Similarly, in the case of A.V. Bhanoji Rao (supra) their Lordships were dealing with the issue of whether the execution of a deed was necessary for transfer of property by a partner to the partnership firm and when the transfer took place. Both of these cases will, therefore, be of no help on the facts of the present case, where the issue is whether there was an extinguishment of the rights or interest of a partner in a property transferred by him to a firm as his capita! contribution. It is also necessary here to point out that the ruling of the Hon'ble Gujarat High Court in the case of Kartikey V. Sarabhai (supra) was not only followed by their Lordships in the case of H.H. Maharaja F.P.Gaekwad (supra), the special leave petition against the judgment of the Hon'ble High Court in the case of H.H. Maharaja F.P. Gaekwad (supra) was dismissed by the Hon'ble High Court in 140 ITR (St.) 23. With very great respect, therefore, to the ruling of the Hon'ble Madras High Court in the case of H. Rajan and H. Kantian (supra), we would prefer to follow the ruling of the Hon'ble Gujarat High Court in the case of Kartikey V. Sarabhai (supra). We, therefore, hold that on the transfer of shares by the assessee to the partnership firm, V.S. Apte & Sons, as his capital contribution to the firm, of which he was a partner, a 'transfer' within the meaning of Section 2(47) took place, and the surplus resulting from this transfer amounted to capital gains within the meaning of Section 45 of the Act. No arguments were advanced before us that the capital gain on this transaction was not rightly worked out by the ITO. On the issue of capital gains on the transfer of shares, therefore, the order of the Commissioner (Appeals) is reversed, while the order of the ITO is restored.

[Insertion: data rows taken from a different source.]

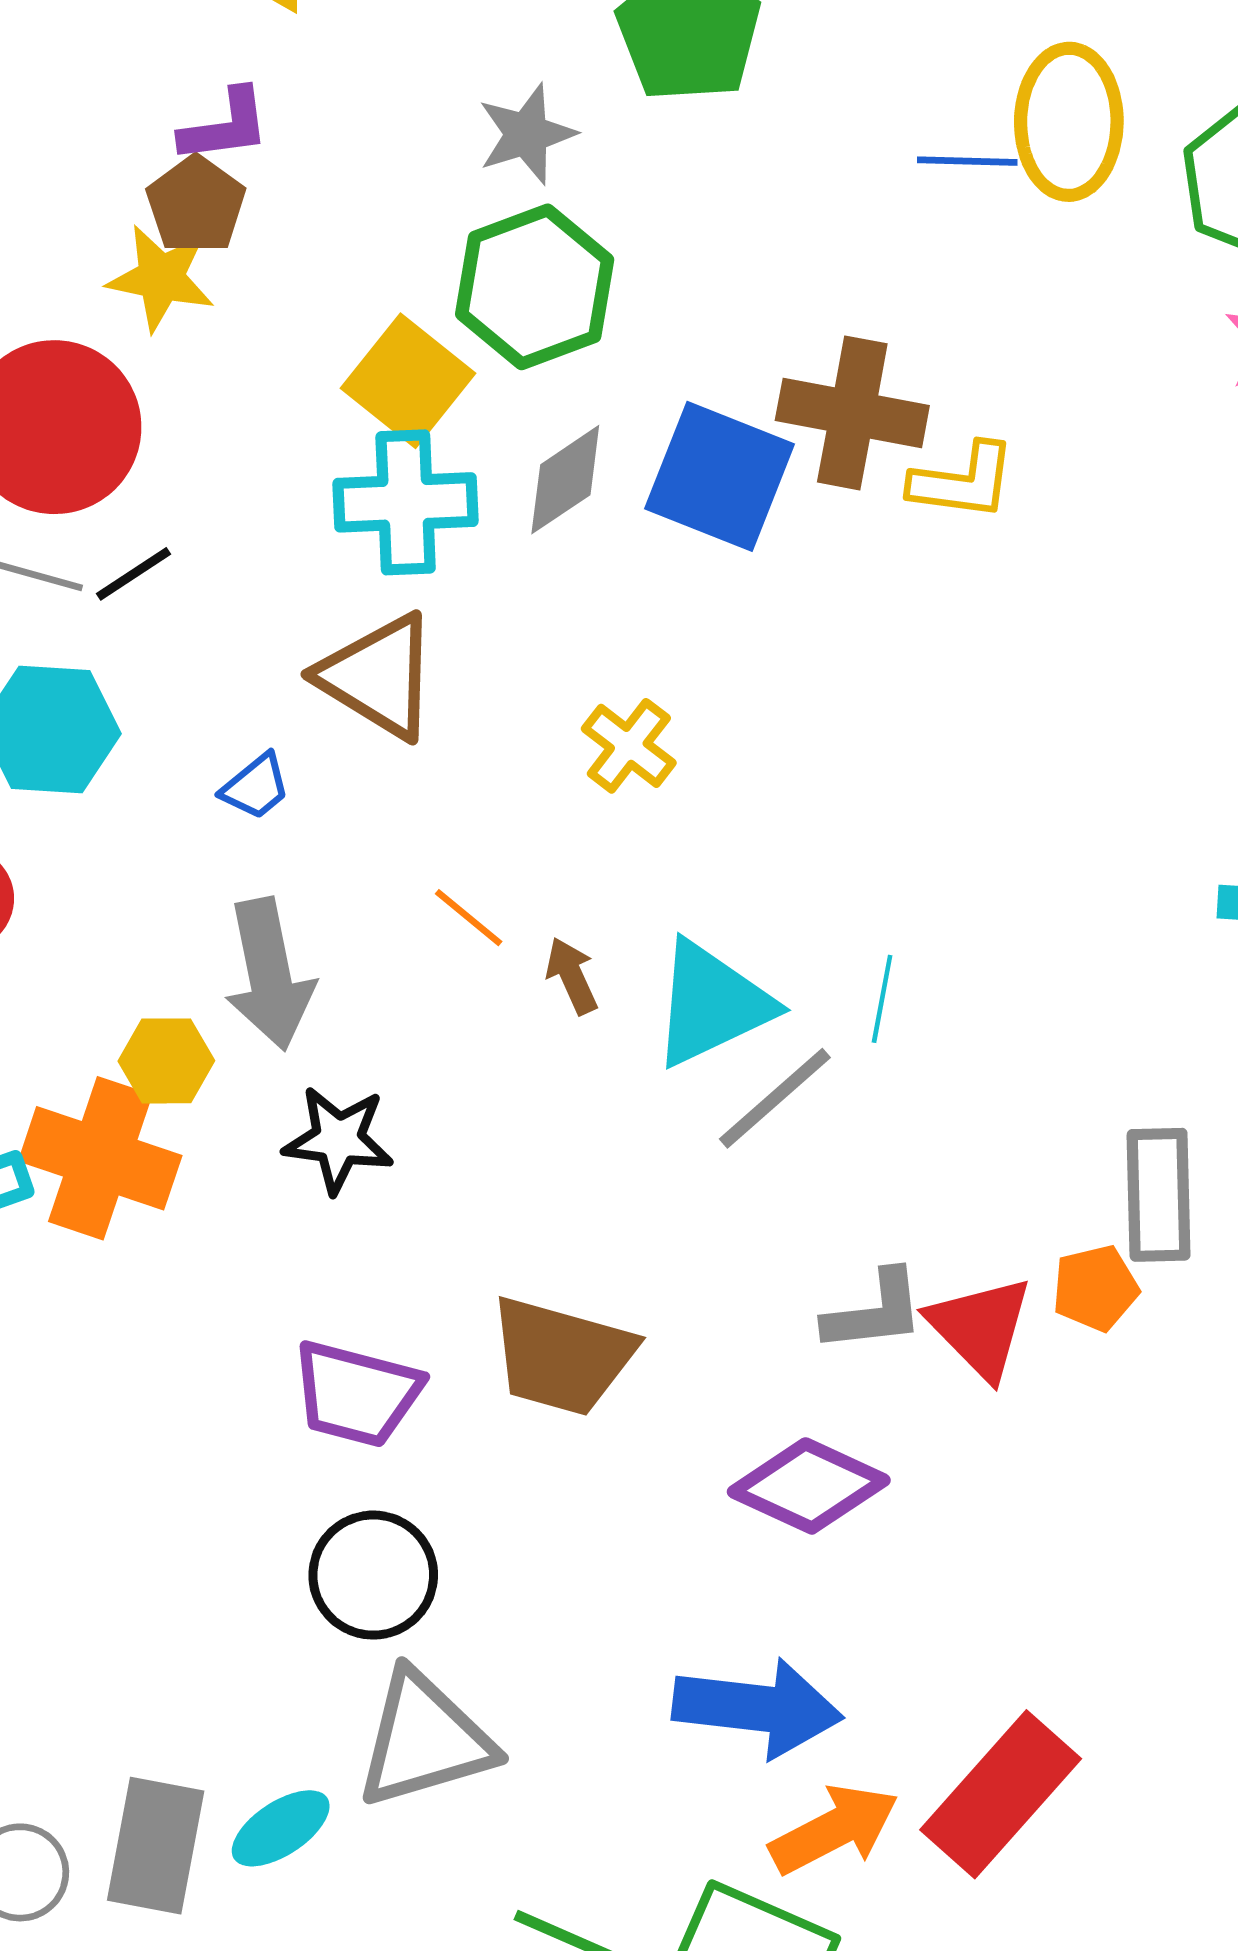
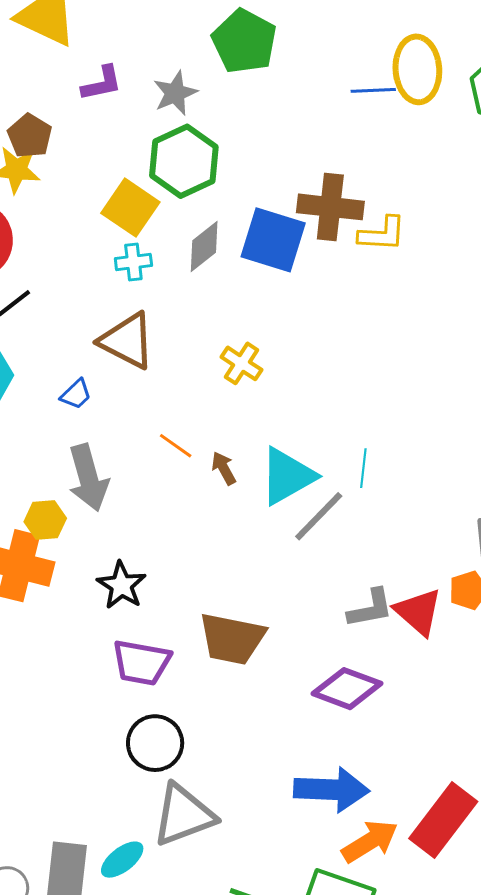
purple L-shape: (225, 126) -> (102, 83), moved
cyan cross: (406, 502) -> (133, 262), size x0.6
black star: (338, 1140) -> (121, 585), moved, turned 30

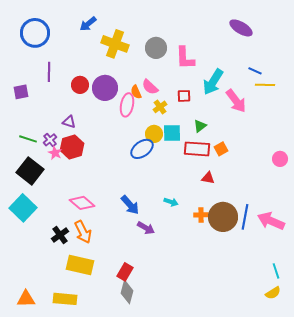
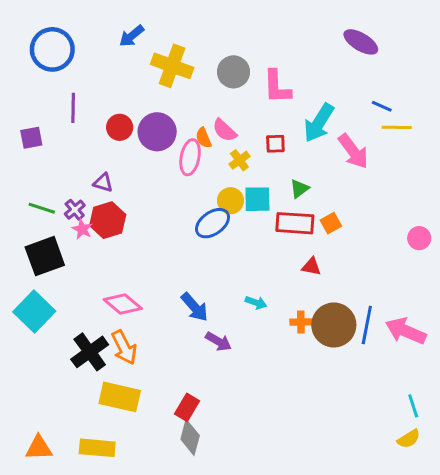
black square: (30, 171) -> (45, 256), turned 32
black cross: (60, 235) -> (90, 352), size x1.4

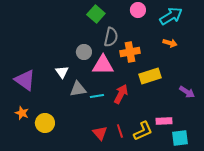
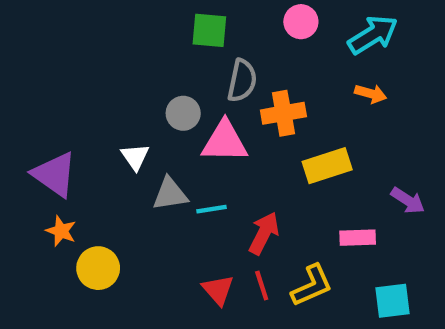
green square: (96, 14) -> (209, 30), turned -36
red arrow: (121, 94) -> (264, 233), moved
orange star: (22, 113) -> (61, 231), moved
pink rectangle: (164, 121) -> (358, 238), moved

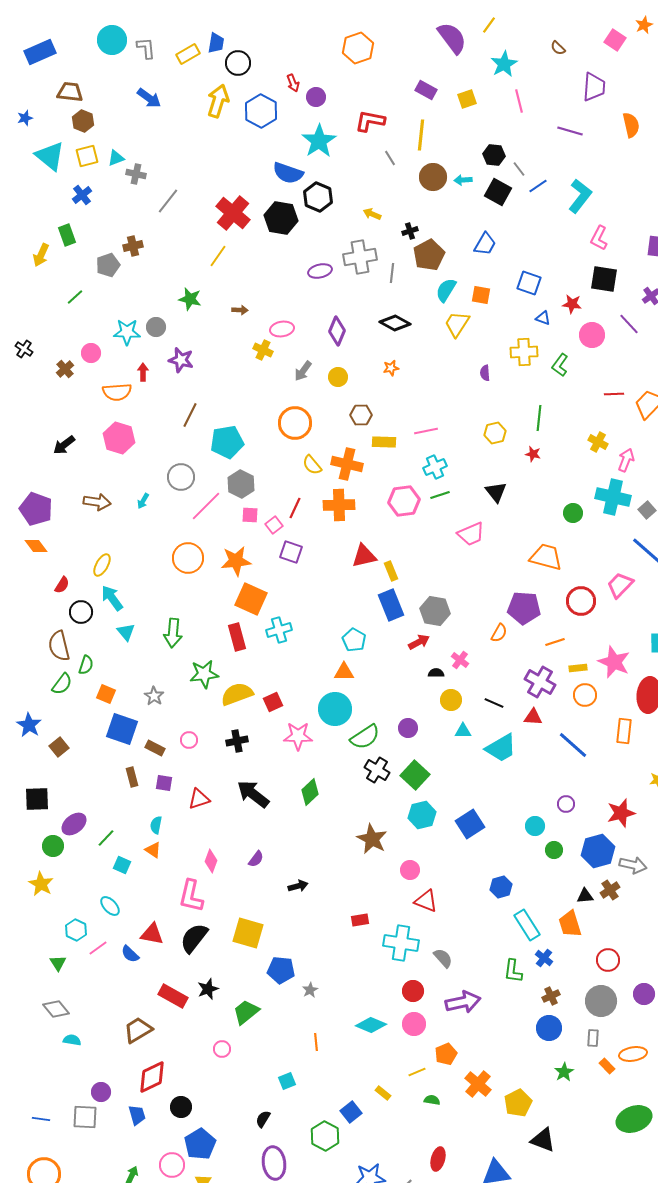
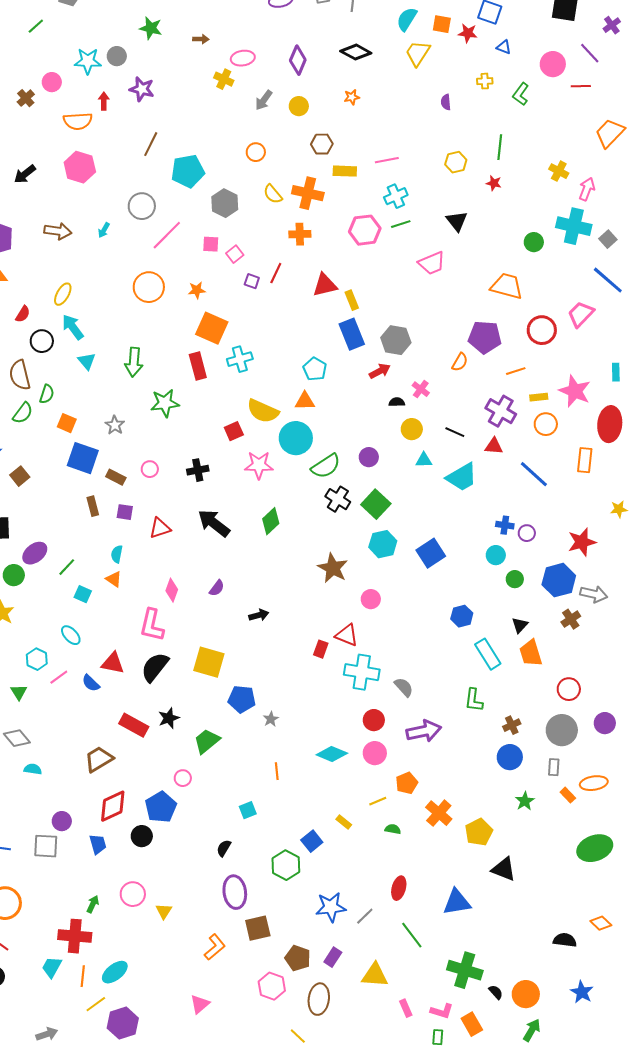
red star: (572, 304) -> (468, 33), moved
yellow cross: (524, 352) -> (485, 81), size x0.6
red line: (614, 394) -> (581, 86), moved
orange circle: (295, 423) -> (256, 152), size x0.6
gray hexagon: (241, 484) -> (225, 203), moved
orange cross: (339, 505) -> (300, 234), size x0.7
red line: (295, 508) -> (276, 273), moved
purple square: (291, 552) -> (252, 281), size x0.7
orange star: (236, 561) -> (197, 290), size x0.6
yellow semicircle: (237, 694) -> (263, 411), moved, turned -136
black triangle: (585, 896) -> (520, 625), moved, turned -42
red triangle: (426, 901) -> (347, 635), moved
red rectangle: (360, 920) -> (321, 649), turned -60
blue cross: (544, 958) -> (505, 525), moved, turned -30
blue pentagon: (200, 1144) -> (161, 807), moved

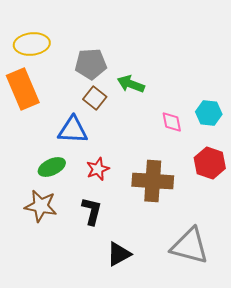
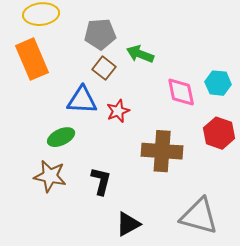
pink diamond: (172, 122) -> (181, 92), size x1.4
red star: (98, 169) -> (118, 111), moved

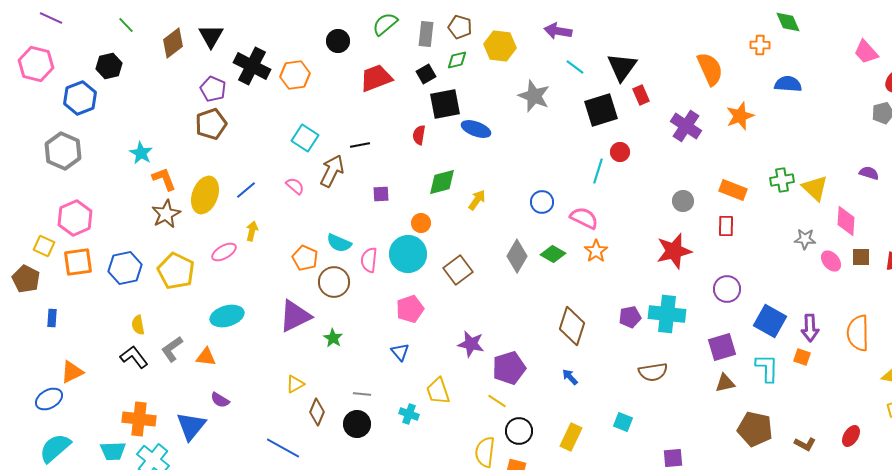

6. The next grievance in this appeal is against the direction of the Commissioner (Appeals) that the share of loss of the assessee's wife from the firm, V.S. Apte & Sons, in which the assessee was also a partner, should be taken into account while working out the assessee's total income. Both the learned departmental representative, Shri Kumar, as well as the assessee's learned Counsel, Shri Inamdar, submitted to us that the identical issue also cropped up in the appeals relating to the assessment years 1973-74 and 1974-75 in IT Appeal Nos. 1381 and 1382 (Bom.) of 1975-76 and the facts relevant to the point at issue, as well as the arguments of both the sides, were the same as were before the Tribunal in the appeals relating to the assessment years 1973-74 and 1974-75.

7. We have carefully considered the rival submissions. Following with respect the order of the Tribunal in the appeals relating to the assessment years 1973-74 and 1974-75, we uphold the direction of the Commissioner (Appeals) that the share of loss of the assessee's wife from the firm, V.S. Apte & Sons, in which the assessee is also a partner, should also be taken into account while working out the assessee's total income.